É importante registrar ainda, que, pela nova redação que se pretende dar ao art. 62 da Constituição Federal, de acordo com a Proposta de Emenda à Constituição (PEC) nº 11, de 2011, já aprovada pelo Senado, a soberania dos Plenários de cada uma das Casas do Congresso está assegurada. Mais ainda: as mudanças aprovadas pelos senadores – que esperam pela avaliação dos deputados – apontam para a extinção da comissão mista exigida pela decisão do Supremo. Essa competência continua pertencendo às comissões permanentes da Câmara e do Senado. São elas que, pelo regimento do Congresso, estão incumbidas de opinar sobre a constitucionalidade das matérias. Ainda segundo as regras propostas na PEC em trâmite na Câmara, se essas comissões decidirem pela inconstitucionalidade da medida provisória, cabe recurso, que deve ser apresentado no prazo de dois dias úteis. Mas se a comissão não se manifestar, no prazo de dez dias, contados do recebimento da matéria, a apreciação de admissibilidade será transferida ao plenário.

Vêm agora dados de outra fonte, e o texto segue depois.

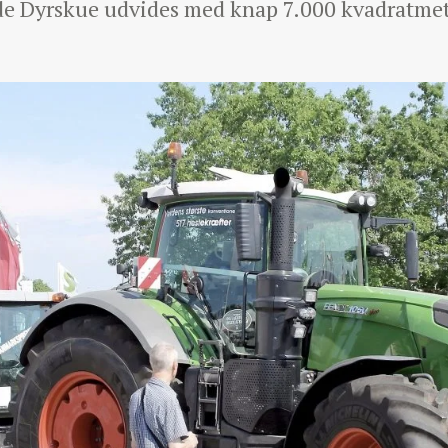
e Dyrskue udvides med knap 7.000 kvadratmet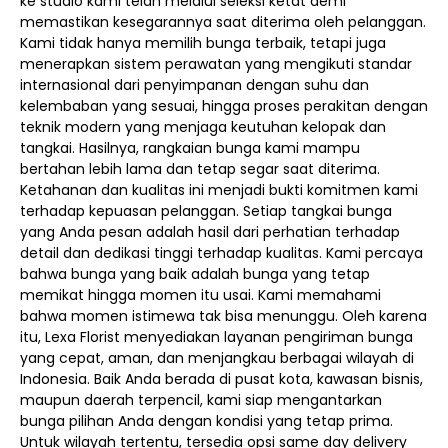
ke studio kami telah melalui seleksi ketat demi
memastikan kesegarannya saat diterima oleh pelanggan.
Kami tidak hanya memilih bunga terbaik, tetapi juga
menerapkan sistem perawatan yang mengikuti standar
internasional dari penyimpanan dengan suhu dan
kelembaban yang sesuai, hingga proses perakitan dengan
teknik modern yang menjaga keutuhan kelopak dan
tangkai. Hasilnya, rangkaian bunga kami mampu
bertahan lebih lama dan tetap segar saat diterima.
Ketahanan dan kualitas ini menjadi bukti komitmen kami
terhadap kepuasan pelanggan. Setiap tangkai bunga
yang Anda pesan adalah hasil dari perhatian terhadap
detail dan dedikasi tinggi terhadap kualitas. Kami percaya
bahwa bunga yang baik adalah bunga yang tetap
memikat hingga momen itu usai. Kami memahami
bahwa momen istimewa tak bisa menunggu. Oleh karena
itu, Lexa Florist menyediakan layanan pengiriman bunga
yang cepat, aman, dan menjangkau berbagai wilayah di
Indonesia. Baik Anda berada di pusat kota, kawasan bisnis,
maupun daerah terpencil, kami siap mengantarkan
bunga pilihan Anda dengan kondisi yang tetap prima.
Untuk wilayah tertentu, tersedia opsi same day delivery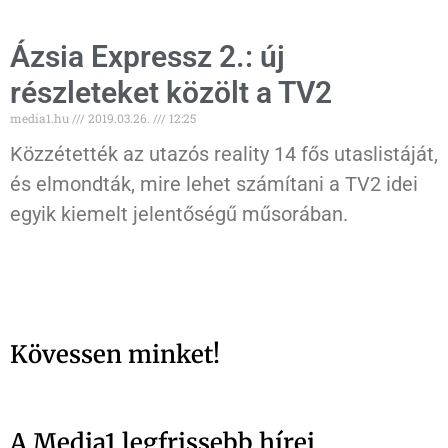
Ázsia Expressz 2.: új
részleteket közölt a TV2
media1.hu
2019.03.26.
12:25
Közzétették az utazós reality 14 fős utaslistáját,
és elmondták, mire lehet számítani a TV2 idei
egyik kiemelt jelentőségű műsorában.
Kövessen minket!
A Media1 legfrissebb hírei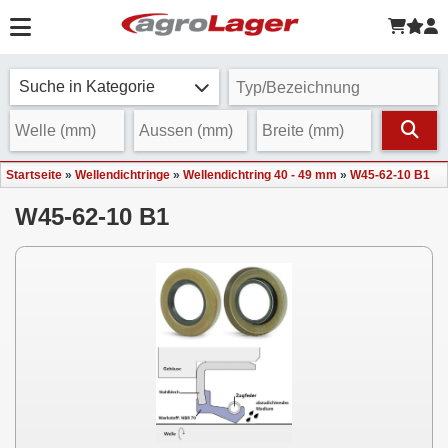
Suche in Kategorie
Startseite
»
Wellendichtringe
»
Wellendichtring 40 - 49 mm
»
W45-62-10 B1
W45-62-10 B1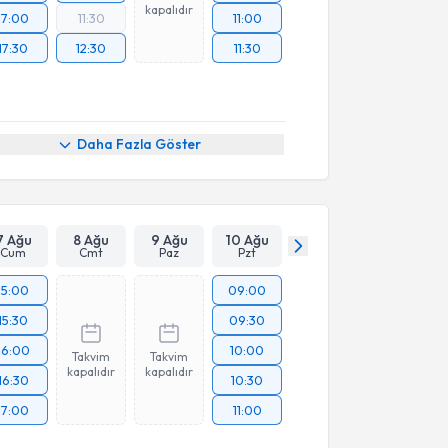
kapalıdır
17:00
11:30
11:00
17:30
12:30
11:30
Daha Fazla Göster
7 Ağu
8 Ağu
9 Ağu
10 Ağu
Cum
Cmt
Paz
Pzt
15:00
09:00
15:30
09:30
16:00
10:00
Takvim
Takvim
kapalıdır
kapalıdır
16:30
10:30
17:00
11:00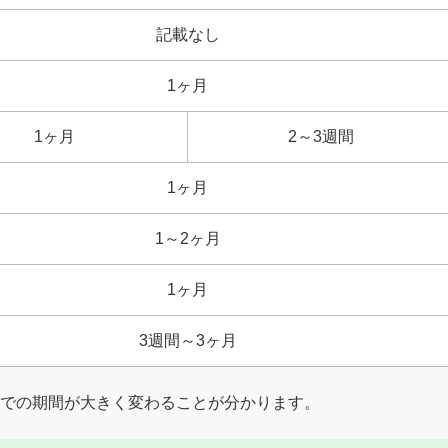
記載なし
1ヶ月
1ヶ月
2～3週間
1ヶ月
1～2ヶ月
1ヶ月
3週間～3ヶ月
での期間が大きく変わることが分かります。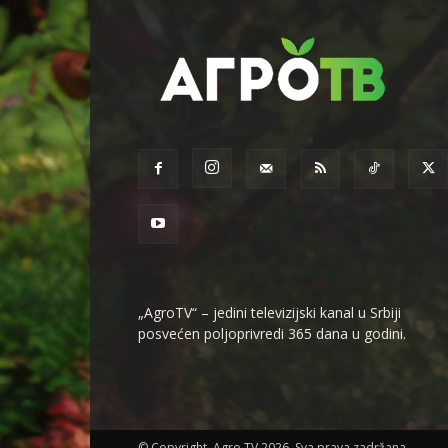
„AgroTV“ – jedini televizijski kanal u Srbiji
posvećen poljoprivredi 365 dana u godini.
© Copyright. Agro TV 2026. Sva prava zadržana.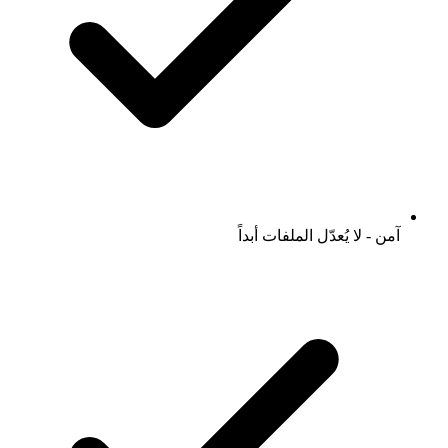
آمن - لا يُعدّل الملفات أبداً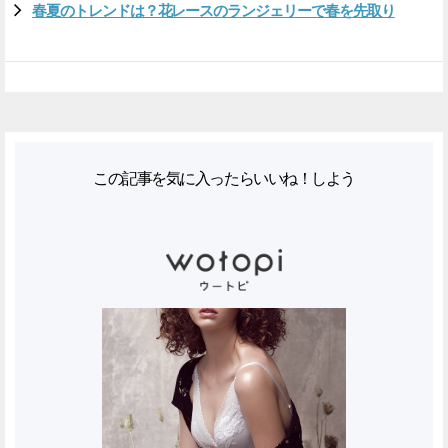
春夏のトレンドは？花レースのランジェリーで春を先取り
この記事を気に入ったらいいね！しよう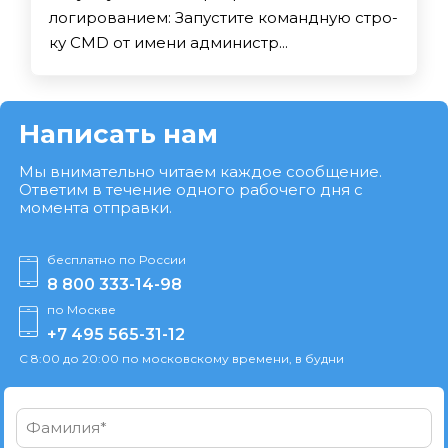
логированием: За­пус­ти­те ко­ман­дную стро­
ку CMD от име­ни ад­ми­нис­тр...
Написать нам
Мы внимательно читаем каждое сообщение.
Ответим в течение одного рабочего дня с
момента отправки.
бесплатно по России
8 800 333-14-98
по Москве
+7 495 565-31-12
С 8:00 до 20:00 по московскому времени, в будни
Фамилия*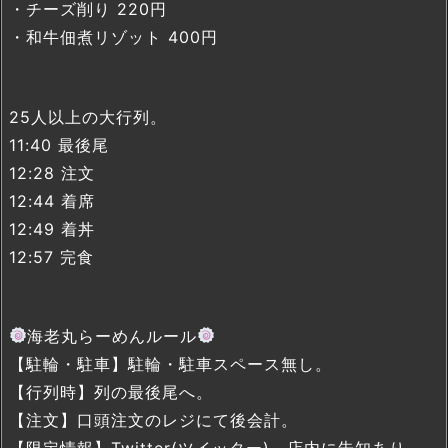
・チーズ削り 220円
・和牛佃煮リゾット 400円
25人以上の大行列。
11:40 最後尾
12:28 注文
12:44 着席
12:49 着丼
12:57 完食
海老丸らーめんルール
【駐輪・駐車】駐輪・駐車スペース無し。
【行列時】列の最後尾へ。
【注文】口頭注文のレジにて後会計。
【限定情報】Twitter(ツイッター)、店内に告知あり。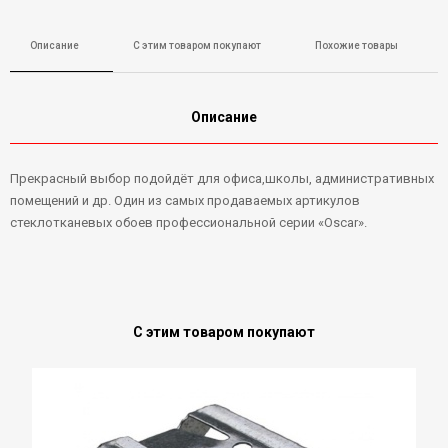
Описание
С этим товаром покупают
Похожие товары
Описание
Прекрасный выбор подойдёт для офиса,школы, административных
помещений и др. Один из самых продаваемых артикулов
стеклотканевых обоев профессиональной серии «Oscar».
С этим товаром покупают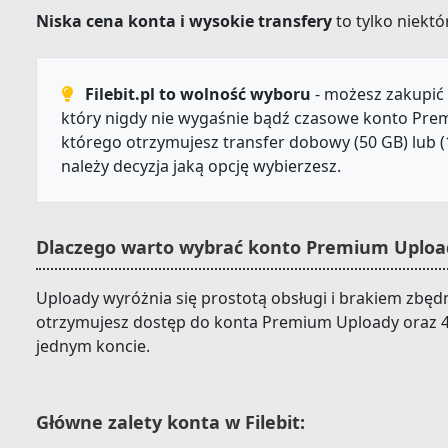
Niska cena konta i wysokie transfery
to tylko niektór
Filebit.pl to wolność wyboru
- możesz zakupić 
który nigdy nie wygaśnie bądź czasowe konto Prem
którego otrzymujesz transfer dobowy (50 GB) lub (
należy decyzja jaką opcję wybierzesz.
Dlaczego warto wybrać konto Premium Upload
Uploady wyróżnia się prostotą obsługi i brakiem zbędn
otrzymujesz dostęp do konta Premium Uploady oraz 4
jednym koncie.
Główne zalety konta w Filebit: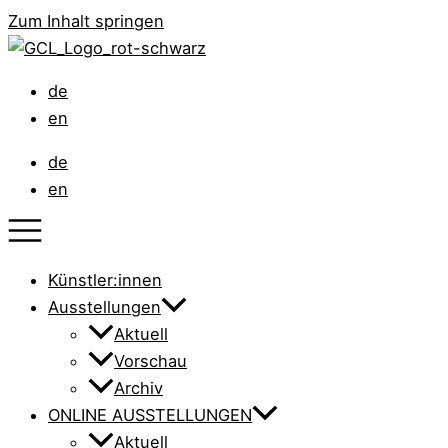
Zum Inhalt springen
de
en
de
en
Künstler:innen
Ausstellungen
Aktuell
Vorschau
Archiv
ONLINE AUSSTELLUNGEN
Aktuell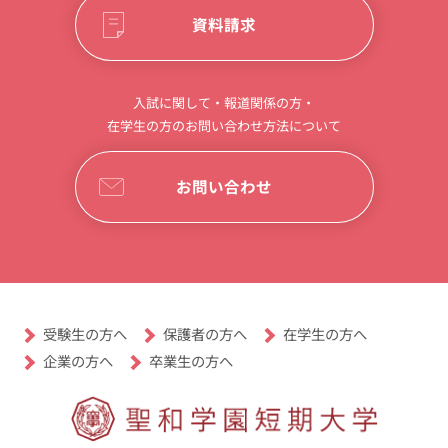
資料請求
入試に関して・報道関係の方・
在学生の方のお問い合わせ方法について
お問い合わせ
受験生の方へ
保護者の方へ
在学生の方へ
卒業生の方へ
企業の方へ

Para o líder do PT no Senado, Walter Pinheiro, a confusão e a incerteza geradas pelos dois acórdãos do Supremo trazem a oportunidade para o Congresso definir – de uma vez por todas – vários problemas que ainda cercam o rito das MP, configurando uma excelente oportunidade para o Congresso estabelecer regras e, com isso, reafirmar a sua soberania.
“Toda essa confusão vem a calhar”, diz Pinheiro, “e cabe agora aos deputados corrigir as distorções criadas pela situação anterior e pelos próprios acórdãos do STF”. O maior problema, acrescenta o líder do PT, é a urgência que essas decisões exigem, pois nenhuma medida provisória poderá ser emitida pela Presidência da República – enquanto as novas regras não forem definidas e votadas pelo Congresso. “O engessamento criado por esse imbróglio”, acrescenta, “impede o Poder Executivo de tomar qualquer medida de caráter emergencial, como, por exemplo, as recentes medidas provisórias que foram editadas para socorrer milhares de brasileiros assolados pelas cheias no Acre”.
Ainda para o líder, os deputados também têm a grandiosa oportunidade de fixar e restabelecer a independência do Legislativo, diante da evidente demonstração do Supremo de desconhecer as regras de funcionamento do Congresso. A criação da comissão prevista no acórdão do Supremo, por exemplo, é inviável, sob risco de criar uma supercomissão com poderes que ultrapassam qualquer noção de senso democrático”.
Walter Pinheiro também antecipa que, na semana que vem, procurará deputados de todos os partidos para defender urgência na decisão sobre a PEC das MP, como a proposta ficou conhecida no noticiário. “Agora que o Supremo passou uma régua em todos os prazos, tem-se a chance de fixar tempo hábil para que as medidas provisórias sejam avaliadas e votadas com prazos factíveis, e não de afogadilho, como aconteceu muitas vezes no Senado”. Esta é, aliás, uma das queixas mais recorrentes dos senadores, sejam eles da situação ou da oposição. “Ao retardar o envio de sua decisão, a Câmara deixa os senadores entre a cruz e a espada; muitos votam sem o devido conhecimento da matéria porque sequer tiveram tempo de ler o teor da MP”.
“A chance de ouro de colocar as coisas em seu devido lugar e de resgatar a soberania do Congresso”, alerta o líder do PT no Senado, “enfrenta um sério desafio: a necessidade da Câmara decidir com urgência a PEC das MP. “Sem medida provisória, o Poder Executivo perde um de seus principais instrumentos”, afirma. “A governabilidade do Brasil é a grande oportunidade que os deputados têm neste momento”.